Administration Cuts State Department, Launches Rice on New Mission

In a bold cost-cutting move, the Bush Administration today cut the Department of State to a half-time department, stripped Condoleezza Rice of her Cabinet status, and contracted her out to the Girl Scouts of America as its special ambassador for cookie sales.

"We no longer plan to pursue diplomacy in this Administration," declared Dick Cheney, as he packed Rice off on a commercial flight with her cartons of Thin Mints, and Do-Si-Dos. "However, in recognition of Condi's loyalty to the President, we have devised this mission for her.
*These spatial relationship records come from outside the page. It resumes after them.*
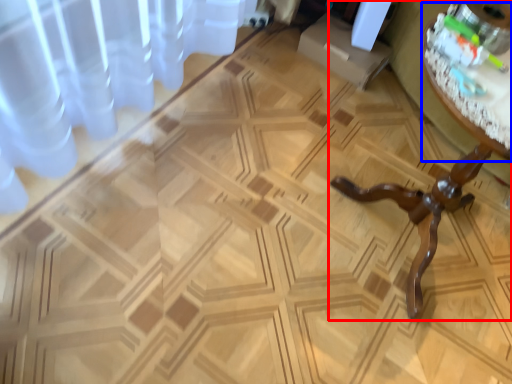
Question: Among these objects, which one is farthest to the camera, table (highlighted by a red box) or round table (highlighted by a blue box)?

Choices:
 (A) table
 (B) round table

Answer: (B)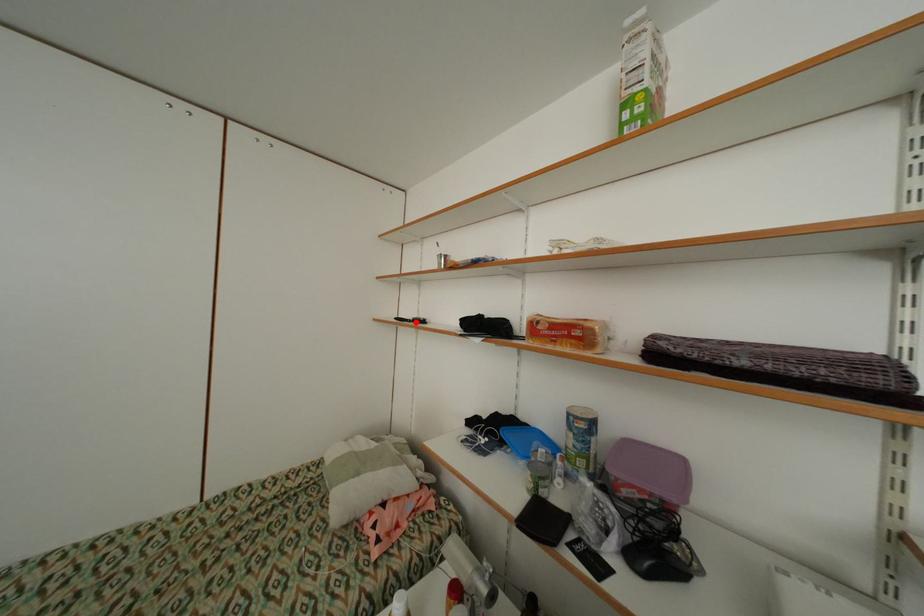
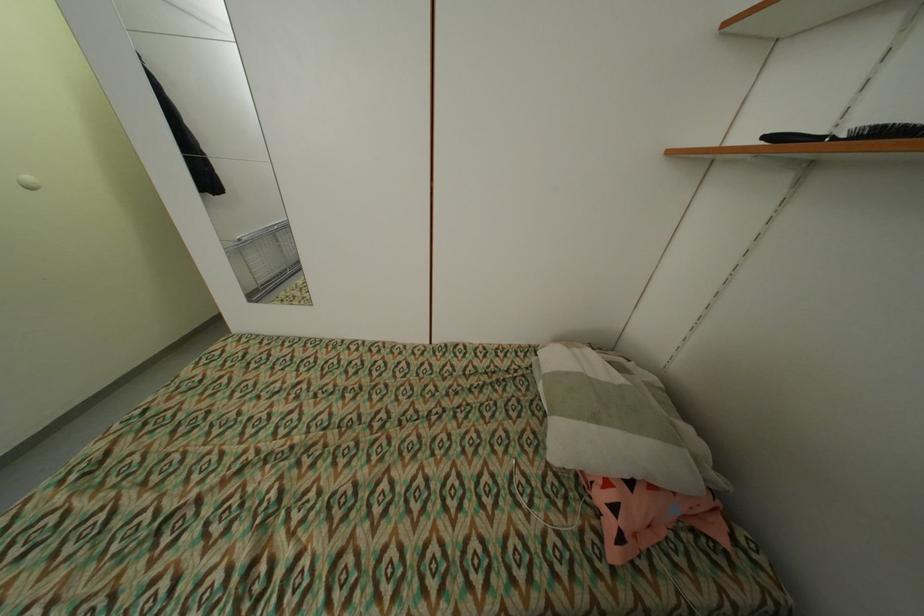
The point at the highlighted location is marked in the first image. Where is the corresponding point in the second image?

(841, 140)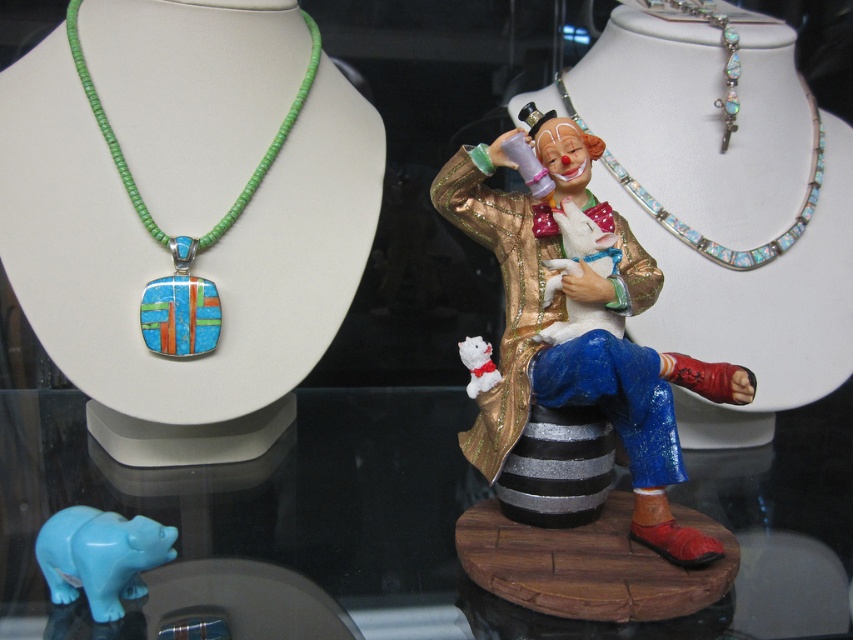
Question: Is shiny gold clown at center to the right of white plush toy at center from the viewer's perspective?

Choices:
 (A) yes
 (B) no

Answer: (A)

Question: Is turquoise glossy bear at lower left closer to the viewer compared to white plush toy at center?

Choices:
 (A) yes
 (B) no

Answer: (A)

Question: Is shiny gold clown at center to the right of opaline glass necklace at upper right from the viewer's perspective?

Choices:
 (A) yes
 (B) no

Answer: (B)

Question: Which object is the closest to the white plush toy at center?

Choices:
 (A) shiny gold clown at center
 (B) multicolored inlay pendant at left
 (C) opaline glass necklace at upper right
 (D) turquoise glossy bear at lower left

Answer: (A)

Question: Among these points, which one is farthest from the camera?

Choices:
 (A) (811, 173)
 (B) (148, 211)
 (C) (590, 145)

Answer: (A)

Question: Among these points, which one is nearest to the camera?

Choices:
 (A) (541, 349)
 (B) (39, 541)
 (C) (219, 221)
 (D) (495, 376)

Answer: (B)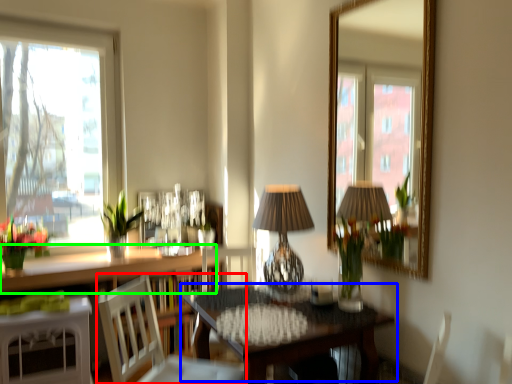
Question: Considering the real-world distances, which object is closest to chair (highlighted by a red box)? table (highlighted by a blue box) or counter top (highlighted by a green box).

Choices:
 (A) table
 (B) counter top

Answer: (A)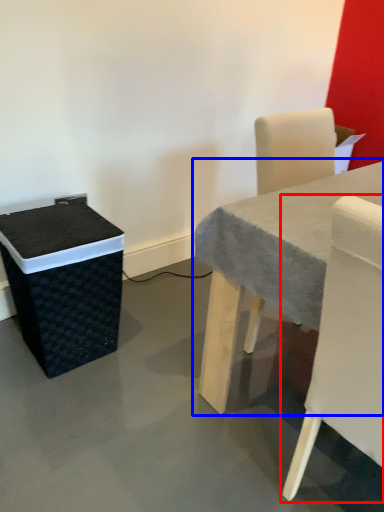
Question: Which of the following is the farthest to the observer, chair (highlighted by a red box) or table (highlighted by a blue box)?

Choices:
 (A) chair
 (B) table

Answer: (B)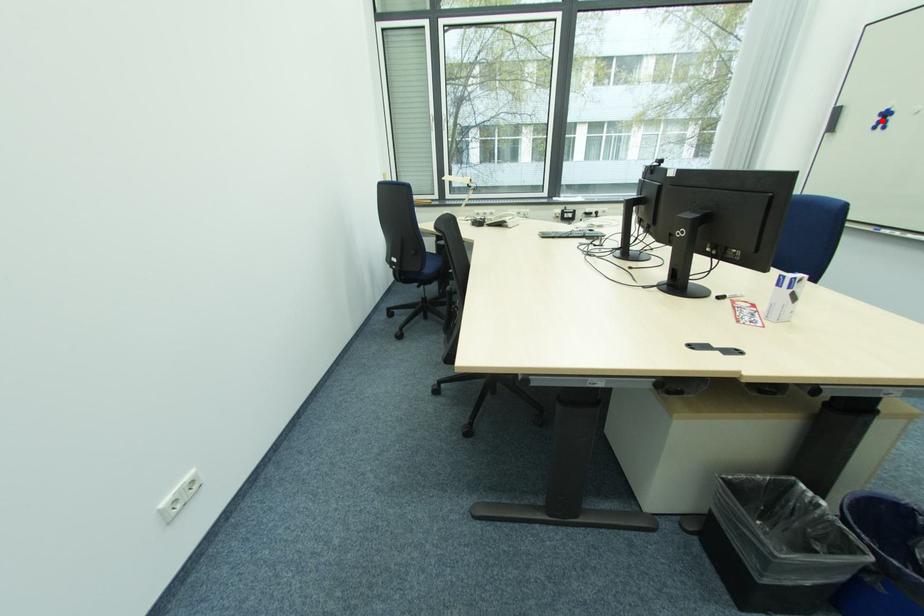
It's bound to spread American goodwill throughout the world and enable us to allocate more resources to the wars we will no doubt initiate."

President Bush added that the move would prove to America for once and for all that he was an environmental president, addressing the problem of global warming. "Condi's been burnin' up a lot of jet fuel, zippin' back and forth between all those photo opportunities. This'll bring real savins for the American people and for the environment."

Rice seemed philosophical about her change of status. "He's the Decider," she acknowledged. "I'm already hard at work on developing the right marketing strategy for the Girl Scouts' many potential markets. I think that the Filipino market will respond strongly to the Tagalongs. The Iraqi people will no doubt line up for the Thanks-a-Lots, particularly as their own food supplies dwindle."

Rice detractors wasted no time in dubbing the half-time Secretary of State the Cookie Monster, but Rice herself remains upbeat. "I am only really concerned for the Pink Pony, who may lose interest in the trajectory of my career. She gets so skittish around large, crashing noises."

I hope Condi will be as successful in her new duties as she was with the old. Praise Him!